Denmark has a tax-financed healthcare system with free access to medical advice and treatment. Approximately 99 % of Danish citizens are registered with a GP whom they must consult for medical advice. GPs act as gatekeepers to investigations and hospitals with a few exceptions, e.g. emergencies.

Before November 2011, the GPs in the area had three diagnostic work-up possibilities for patients with respiratory symptoms that could indicate lung cancer. They could either refer patients to 1) an X-ray, 2) the Department of Pulmonary Medicine within the normal waiting list, or 3) the lung cancer fast-track pathway with a maximum of 72 h’ waiting time. Indication for fast-track was either an abnormal chest X-ray or certain qualifying ‘red- flag’ symptoms (e.g. coughing (>four weeks) or haemoptysis) [18]. GPs were not allowed to refer directly to a CT.

Participants

A total of 119 general practices in the catchment area of a single department of pulmonary medicine, Aarhus University Hospital, with 266 GPs were randomised into two groups (Fig. 1). At patient level, the inclusion criteria were that the patient was on the list of a participating GP during the study period and had a recent diagnosis of lung cancer (ICD10 34.0–9). There were no exclusion criteria.
Figure 1
Fig. 1

Participants flow. *Percentage of patients with questionnaire data

Randomisation

The randomisation was performed by a data manager who used Stata 12.0. The 119 practices were allocated a random number between zero and one and then listed from the lowest to the highest value. The top 60 practice addresses (133 GPs) formed the intervention group with practice addresses as cluster level.

Intervention

The intervention was allocated at the cluster level. Six times within an initial 3-month period, the intervention practices were informed by letter about the intervention. The letters included information concerning the referral procedures and indications for the CTs. The indication was the GP’s suspicion that the patient’s signs and symptoms could possibly be related to lung cancer. Excepted from this were patients who met the indication for fast-track pathway referral who should be referred to the fast-track as usual.
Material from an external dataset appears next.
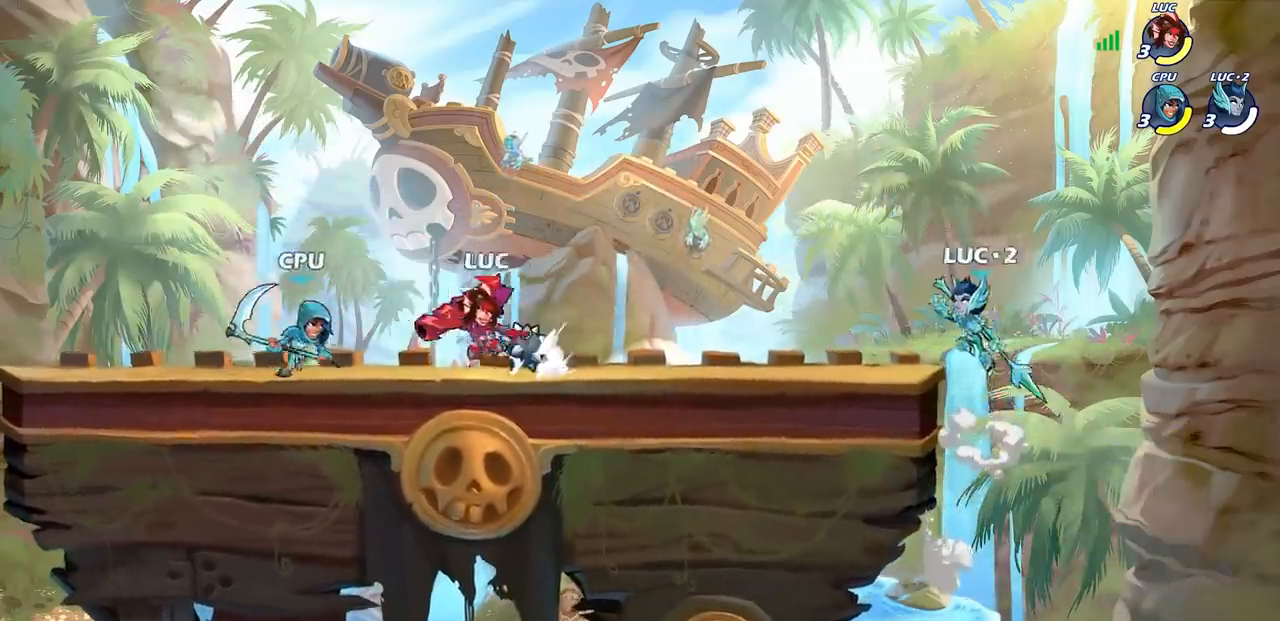
{"buttons": [], "left_stick": "center", "right_stick": "center", "events": [[17, "left_stick", "center"], [350, "SQUARE", "down"], [433, "SQUARE", "up"]]}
The GPs were offered participation in a 1 h small-group-based CME meeting held during the first 2 months of the study to increase their awareness of early lung cancer and to encourage them to refer more patients to tests (LDCT scan or fast-track pathway) for lung cancer. During the meeting, the GPs were briefed about the state-of-the-art on early detection of lung cancer based on algorithms for positive predictive values in primary care [13, 19]. The GPs also received information about the use of CT and how to interpret CT reports. The education was developed and conducted by PV and LMG.

Controls were not informed about the study and they hence continued referring their patients as usual.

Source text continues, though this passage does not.